Textes

Joris Ivens, du rêveur solitaire au filmeur solidaire – article paru dans la version papier (n°8, septembre 2019) de la revue Ballast

           Le cinéaste Joris Ivens, si bien surnommé le « Hollandais volant », a traversé les mers, accosté de multiples côtes et exploré leurs terres intérieures, avec le ferme désir de saisir, caméra en main, les gestes des peuples écrivant leur histoire. Pendant plus d’un demi-siècle, des années 20 au crépuscule des années 80, ce documentariste s’est donné pour mission de chroniquer les luttes menées par des êtres désireux de faire tomber leur maître – mineurs belges en grève et combattants républicains espagnols, indépendantistes indonésiens ou paysans Viêt-Cong – et de poser sur pellicule des fragments de vécus que nul autre cadreur n’aurait pu obtenir. Car la démarche d’Ivens l’engageait sur des fronts où personne, ou presque, n’emportait son appareil pour y faire des images – du moins pas avec ce temps d’immersion et son effort d’adaptation. Ainsi, ce filmeur désireux de déchirer le voile opaque des conflits sans visages était-il autant solidaire des hommes et des femmes dont il enregistrait les gestes et les paroles que solitaire dans sa pratique.

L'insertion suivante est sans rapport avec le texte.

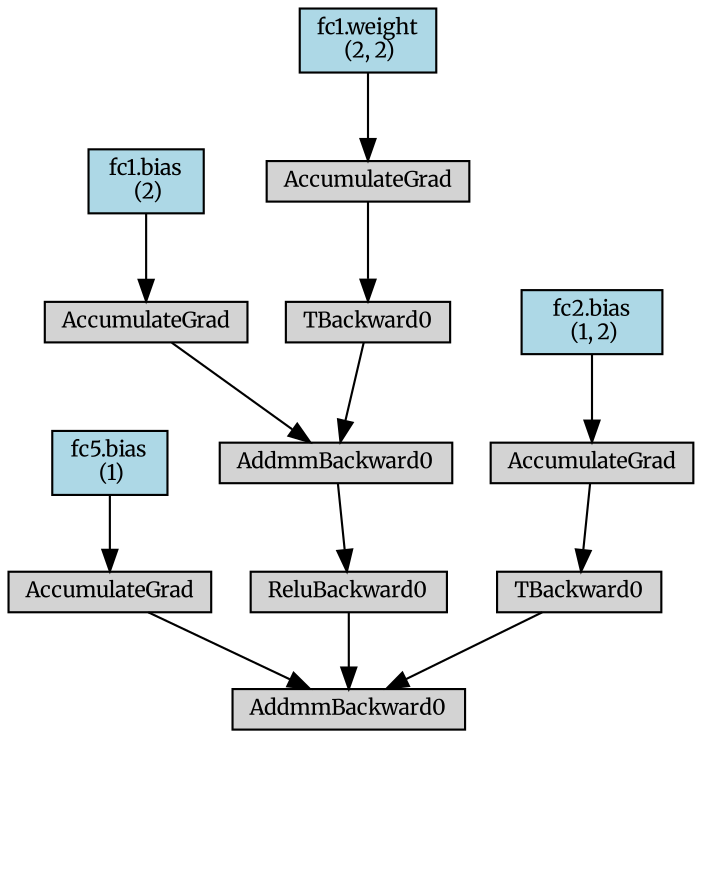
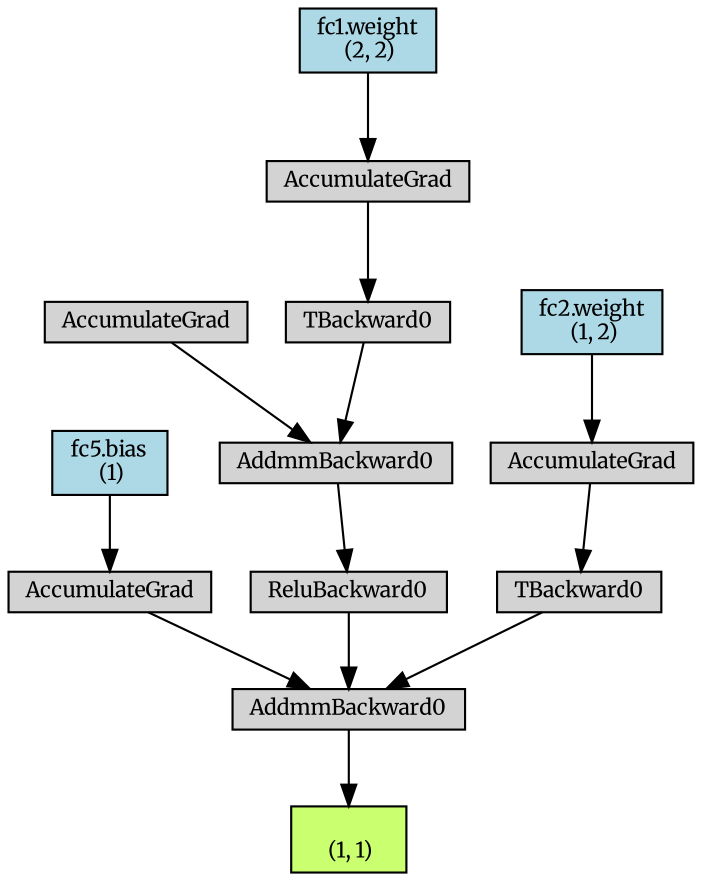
  digraph {
    fontname=Merriweather
    node [align=left fontname=Merriweather fontsize=10 ranksep=0.1 shape=box style=filled]
    edge [fontname=Merriweather]
+   n1 [fillcolor=darkolivegreen1 height=0.2 label="\n (1, 1)"]
    n2 [height=0.2 label=AddmmBackward0]
    n3 [height=0.2 label=AccumulateGrad]
    n4 [fillcolor=lightblue height=0.2 label="fc5.bias\n (1)"]
    n5 [height=0.2 label=ReluBackward0]
    n6 [height=0.2 label=AddmmBackward0]
    n7 [height=0.2 label=AccumulateGrad]
-   n8 [fillcolor=lightblue height=0.2 label="fc1.bias\n (2)"]
    n9 [height=0.2 label=TBackward0]
    n10 [height=0.2 label=AccumulateGrad]
    n11 [fillcolor=lightblue height=0.2 label="fc1.weight\n (2, 2)"]
    n12 [height=0.2 label=TBackward0]
    n13 [height=0.2 label=AccumulateGrad]
-   n14 [fillcolor=lightblue height=0.2 label="fc2.bias\n (1, 2)"]
+   n14 [fillcolor=lightblue height=0.2 label="fc2.weight\n (1, 2)"]
+   n2 -> n1
    n3 -> n2
    n4 -> n3
    n5 -> n2
    n6 -> n5
    n7 -> n6
-   n8 -> n7
    n9 -> n6
    n10 -> n9
    n11 -> n10
    n12 -> n2
    n13 -> n12
    n14 -> n13
  }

Mais si ses méthodes de réalisation on ne peut plus marginales déposaient sur des pellicules vierges sa couleur politique – un rouge très écarlate – elles servirent également de cadre à des rêveries poétiques aussi nombreuses que fascinantes, centrées sur des villes (A Valparaiso), des fleuves (La Seine a rencontré Paris), et des forces naturelles (le vent, du Mistral à Une Histoire de vent). Du poète solitaire au filmeur militant, Joris Ivens a donc adopté deux postures dont l’apparente contradiction formait les deux volets complémentaires d’un projet de vie mûri, porté et accompli de bout en bout, et dont la clé de voûte était, sans aucun doute, son vœu de liberté. Ainsi, que cet esthète solidaire ait produit seul ou en groupe, qu’il ait cadré des perles de pluie ou des gouttes de sang, son œuvre, largement portée par son travail de diffusion, aura toujours été tendue vers un projet dont la finalité est restée, et ce quel que fut son prisme – les conflits sans témoin ou les souffles de l’air –, la quête d’un invisible. […]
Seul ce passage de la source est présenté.